(Collected data)

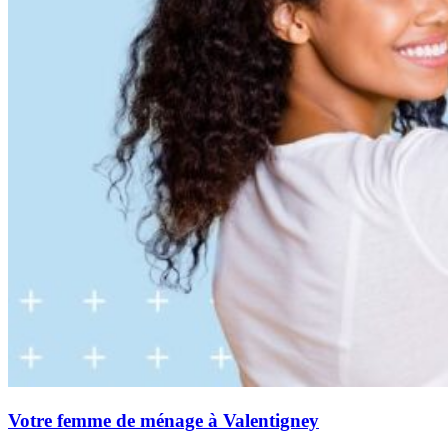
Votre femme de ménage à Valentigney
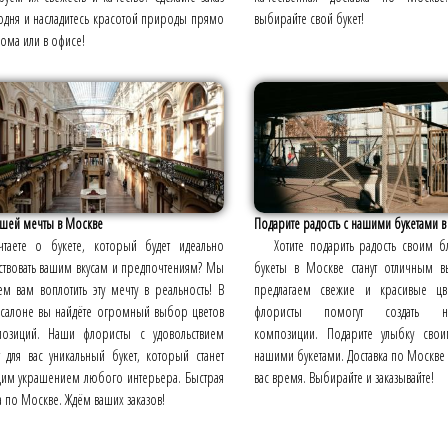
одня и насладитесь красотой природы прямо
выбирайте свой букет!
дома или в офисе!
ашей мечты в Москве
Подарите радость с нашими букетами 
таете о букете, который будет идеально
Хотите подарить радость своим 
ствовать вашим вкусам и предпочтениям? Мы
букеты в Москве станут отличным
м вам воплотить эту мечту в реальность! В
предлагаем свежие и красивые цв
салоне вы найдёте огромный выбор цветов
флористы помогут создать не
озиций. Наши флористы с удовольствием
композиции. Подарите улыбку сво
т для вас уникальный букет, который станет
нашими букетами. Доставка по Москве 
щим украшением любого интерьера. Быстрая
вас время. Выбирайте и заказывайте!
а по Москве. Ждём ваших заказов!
---
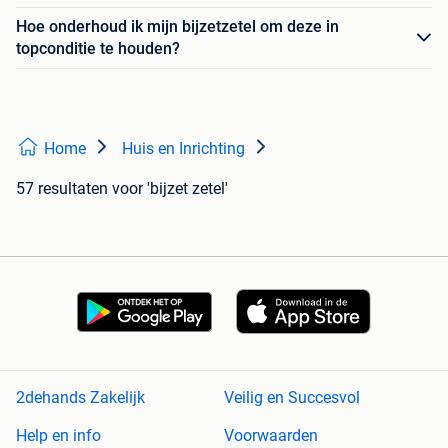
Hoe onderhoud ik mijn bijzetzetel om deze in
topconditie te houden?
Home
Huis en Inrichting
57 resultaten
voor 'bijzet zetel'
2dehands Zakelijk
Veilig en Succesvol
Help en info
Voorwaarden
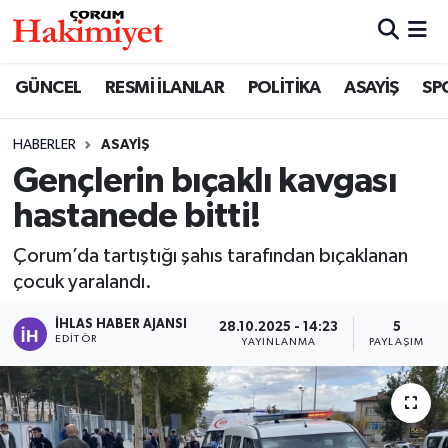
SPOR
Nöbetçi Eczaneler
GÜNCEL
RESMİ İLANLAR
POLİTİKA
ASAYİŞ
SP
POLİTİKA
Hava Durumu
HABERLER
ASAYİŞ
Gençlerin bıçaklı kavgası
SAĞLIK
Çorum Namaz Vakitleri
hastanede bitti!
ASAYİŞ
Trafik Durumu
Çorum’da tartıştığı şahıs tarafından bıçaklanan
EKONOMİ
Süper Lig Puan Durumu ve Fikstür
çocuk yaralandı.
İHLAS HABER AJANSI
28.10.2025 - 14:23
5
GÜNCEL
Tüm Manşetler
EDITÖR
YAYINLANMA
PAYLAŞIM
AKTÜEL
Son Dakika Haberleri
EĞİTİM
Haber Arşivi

> _Directive_:
Using the records above, copy word for word the line with "т для вас уникальный букет, который станет", the line with "а по Москве. Ждём ваших заказов!", and every line between them.

> _Answer for the task_:
т для вас уникальный букет, который станет
нашими букетами. Доставка по Москве 
щим украшением любого интерьера. Быстрая
вас время. Выбирайте и заказывайте!
а по Москве. Ждём ваших заказов!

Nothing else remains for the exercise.